*RECORDS PROVIDED*.
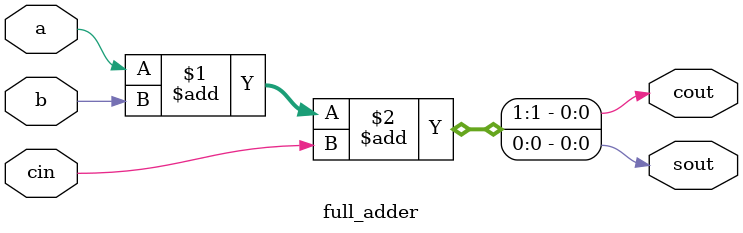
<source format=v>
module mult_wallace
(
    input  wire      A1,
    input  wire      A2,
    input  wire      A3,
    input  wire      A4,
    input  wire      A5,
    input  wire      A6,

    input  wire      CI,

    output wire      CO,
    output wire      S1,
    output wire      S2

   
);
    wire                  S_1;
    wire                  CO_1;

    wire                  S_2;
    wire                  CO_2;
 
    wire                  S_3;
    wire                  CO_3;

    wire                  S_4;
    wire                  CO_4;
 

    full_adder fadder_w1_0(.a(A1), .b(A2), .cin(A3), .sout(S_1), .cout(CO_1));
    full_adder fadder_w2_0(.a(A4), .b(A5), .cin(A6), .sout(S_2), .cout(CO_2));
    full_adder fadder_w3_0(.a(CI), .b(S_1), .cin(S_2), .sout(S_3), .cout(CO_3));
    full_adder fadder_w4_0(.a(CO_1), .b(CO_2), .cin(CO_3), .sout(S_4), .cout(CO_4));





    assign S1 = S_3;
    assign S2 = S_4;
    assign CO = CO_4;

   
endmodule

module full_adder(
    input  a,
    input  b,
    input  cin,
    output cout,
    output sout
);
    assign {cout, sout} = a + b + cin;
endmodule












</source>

*TO-DO ITEM*.
Please write the data out again exactly, but do not carry over the pictures.

*THE COMPLETED TASK*.
<source format=v>
module mult_wallace
(
    input  wire      A1,
    input  wire      A2,
    input  wire      A3,
    input  wire      A4,
    input  wire      A5,
    input  wire      A6,

    input  wire      CI,

    output wire      CO,
    output wire      S1,
    output wire      S2

   
);
    wire                  S_1;
    wire                  CO_1;

    wire                  S_2;
    wire                  CO_2;
 
    wire                  S_3;
    wire                  CO_3;

    wire                  S_4;
    wire                  CO_4;
 

    full_adder fadder_w1_0(.a(A1), .b(A2), .cin(A3), .sout(S_1), .cout(CO_1));
    full_adder fadder_w2_0(.a(A4), .b(A5), .cin(A6), .sout(S_2), .cout(CO_2));
    full_adder fadder_w3_0(.a(CI), .b(S_1), .cin(S_2), .sout(S_3), .cout(CO_3));
    full_adder fadder_w4_0(.a(CO_1), .b(CO_2), .cin(CO_3), .sout(S_4), .cout(CO_4));





    assign S1 = S_3;
    assign S2 = S_4;
    assign CO = CO_4;

   
endmodule

module full_adder(
    input  a,
    input  b,
    input  cin,
    output cout,
    output sout
);
    assign {cout, sout} = a + b + cin;
endmodule












</source>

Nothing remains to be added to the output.